What a nice story. It’s not winning a Caldecott medal anytime soon, but it’s servicable. You can make the story more complicated, or even simpler, just by asking followup questions.

This took about a minute to generate on a Ryzen 5600x. It might take more or less time depending on your machine. If you have an Nvidia GPU at your disposal, it may return very quickly.

Troubleshooting

Too slow?

Buy a faster machine, or run a smaller model, or pay to run it on someone’s ludicrously fast machine.

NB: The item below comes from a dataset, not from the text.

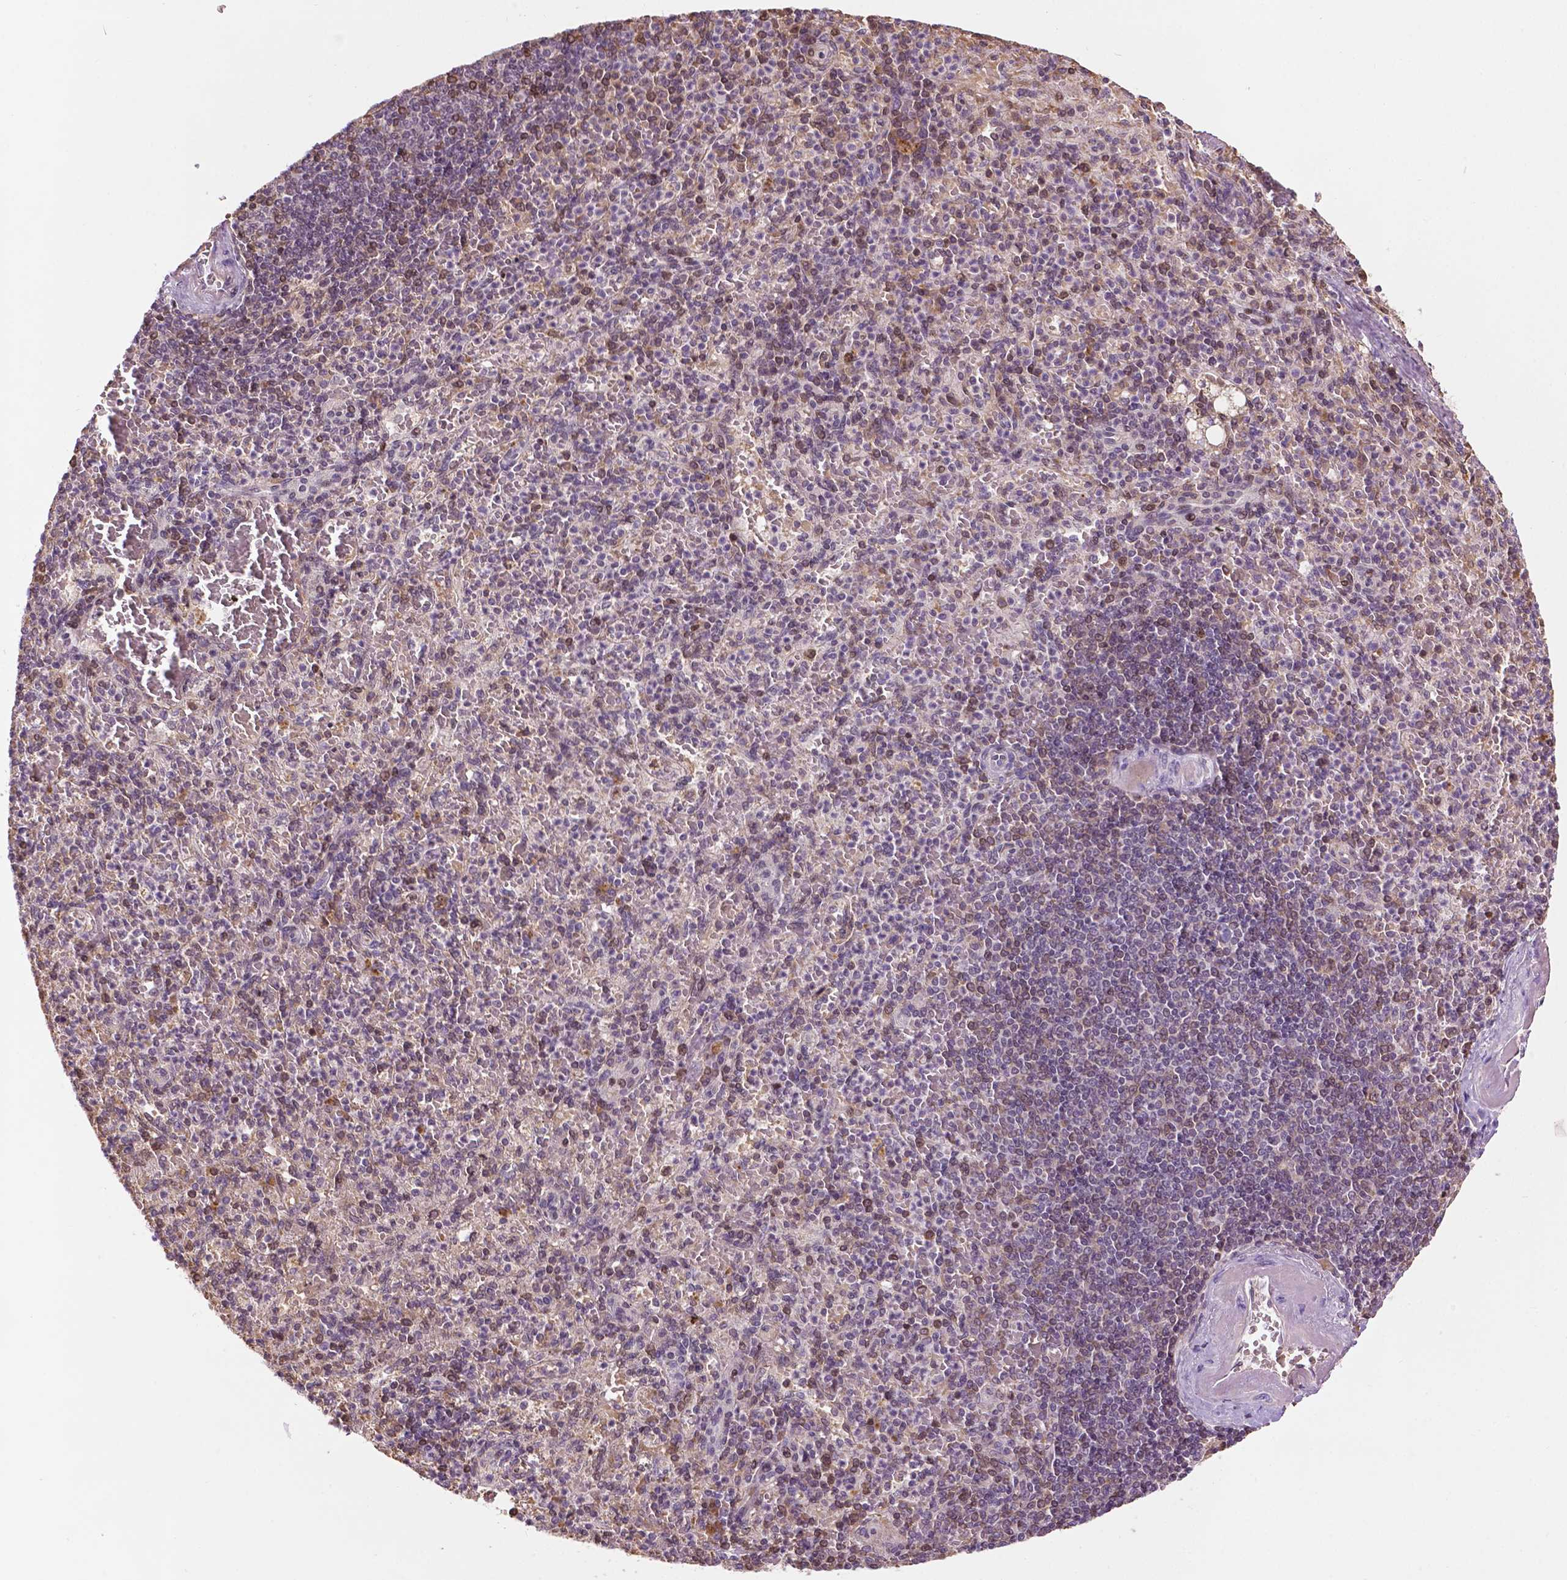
{"staining": {"intensity": "moderate", "quantity": "<25%", "location": "cytoplasmic/membranous"}, "tissue": "spleen", "cell_type": "Cells in red pulp", "image_type": "normal", "snomed": [{"axis": "morphology", "description": "Normal tissue, NOS"}, {"axis": "topography", "description": "Spleen"}], "caption": "Protein staining demonstrates moderate cytoplasmic/membranous expression in approximately <25% of cells in red pulp in normal spleen. The protein of interest is shown in brown color, while the nuclei are stained blue.", "gene": "ZNF41", "patient": {"sex": "female", "age": 74}}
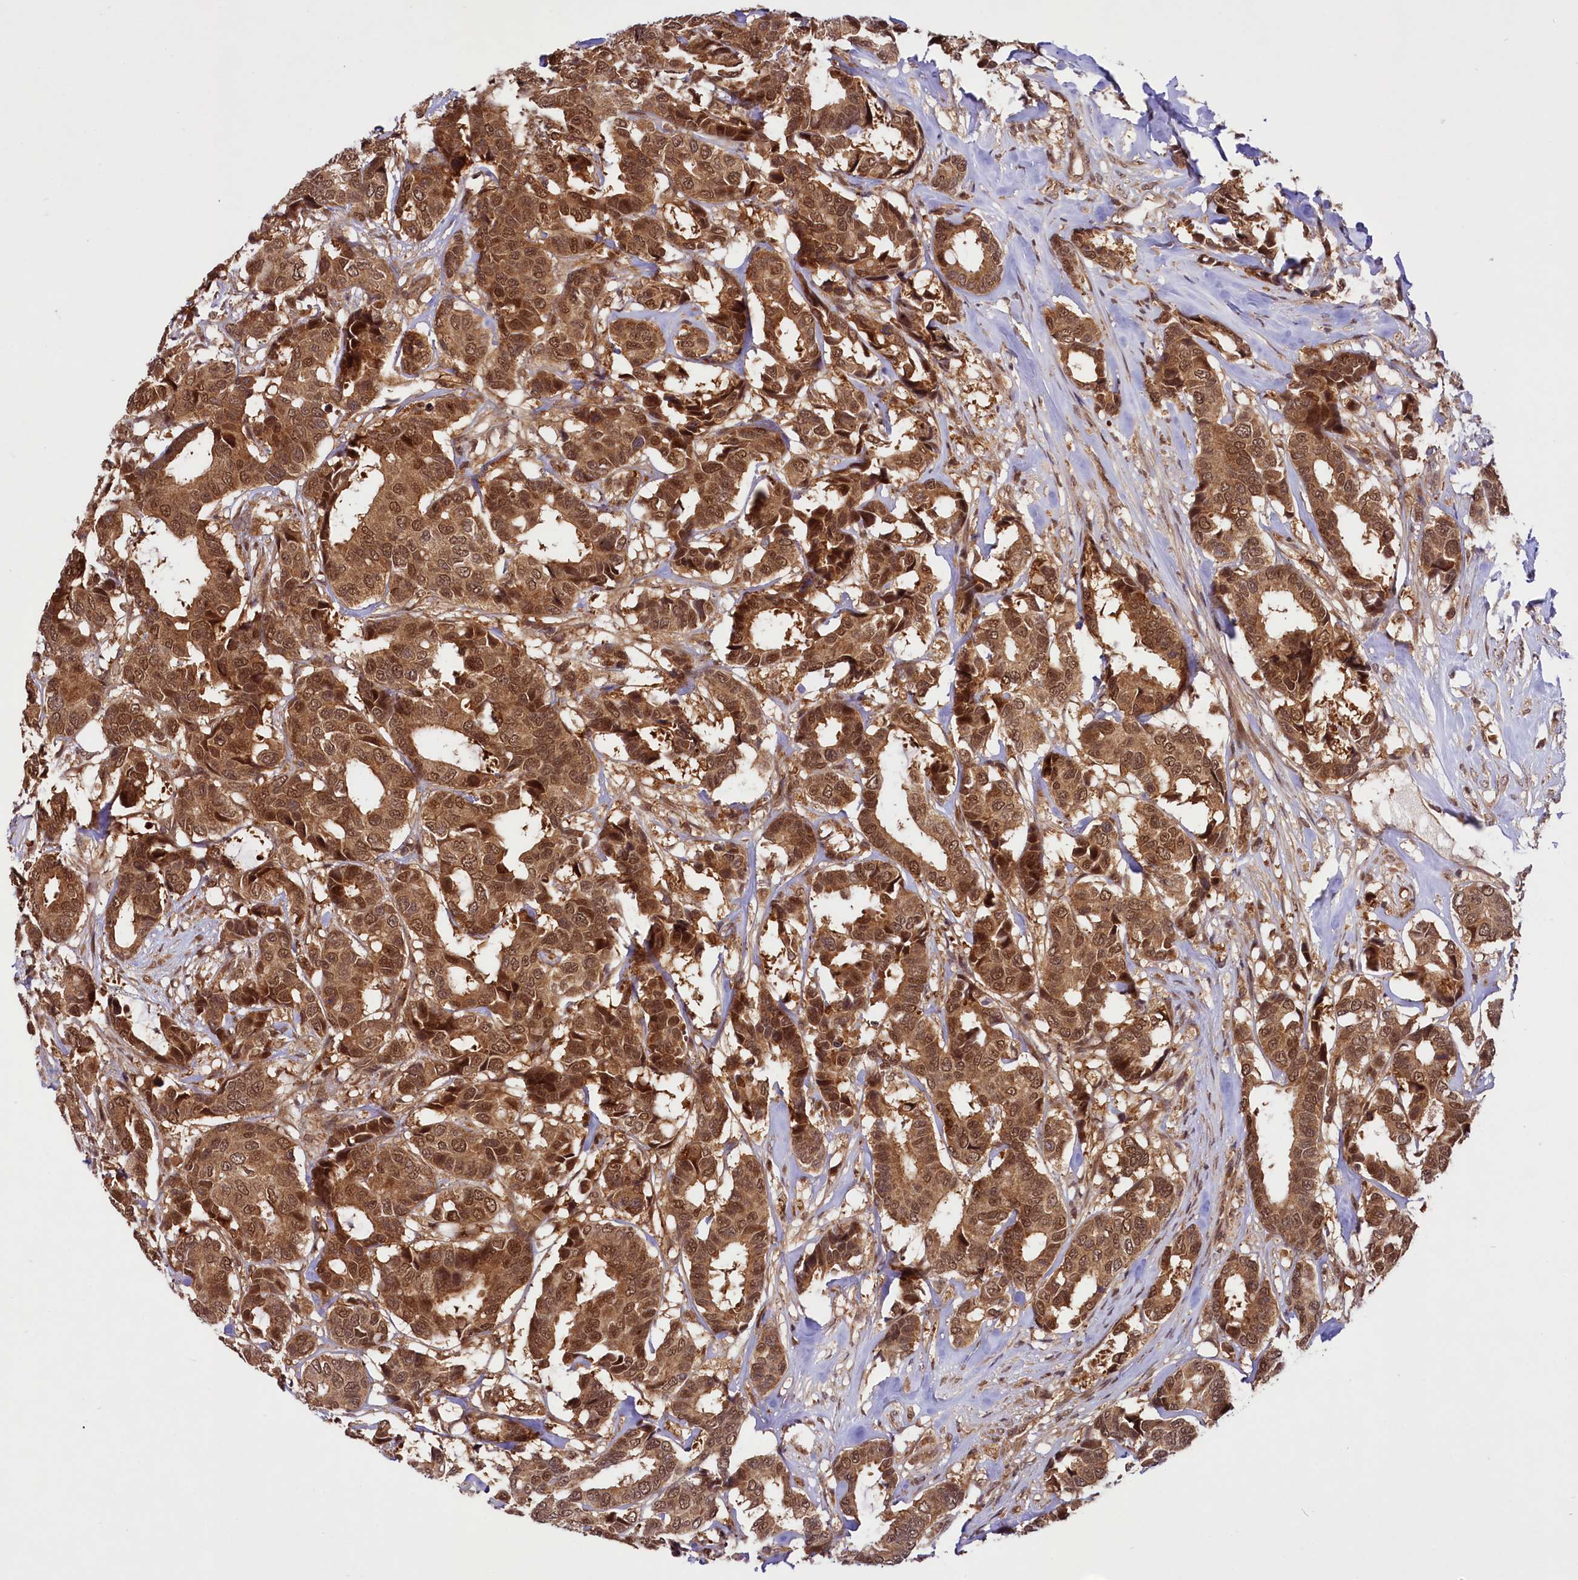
{"staining": {"intensity": "strong", "quantity": ">75%", "location": "cytoplasmic/membranous,nuclear"}, "tissue": "breast cancer", "cell_type": "Tumor cells", "image_type": "cancer", "snomed": [{"axis": "morphology", "description": "Duct carcinoma"}, {"axis": "topography", "description": "Breast"}], "caption": "Approximately >75% of tumor cells in human breast cancer reveal strong cytoplasmic/membranous and nuclear protein positivity as visualized by brown immunohistochemical staining.", "gene": "UBE3A", "patient": {"sex": "female", "age": 87}}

Any of these things will improve generation speed. You can also wait – computing is only getting more efficient and mainstream devices are only getting faster. Running this model on bottom-of-the-barrel commodity hardware will be a piece of cake in a couple years.

Bad model?

You could also look for more sophisticated model, as there will almost certainly be a better model by the time anyone reads this post.

If you do find a better model, you can always box it up and send it to Ollama yourself. You can even use a non-chat model and create a custom prompt for a generic model to really fine-tune the experience and results. See Ollama GGUF import guide here.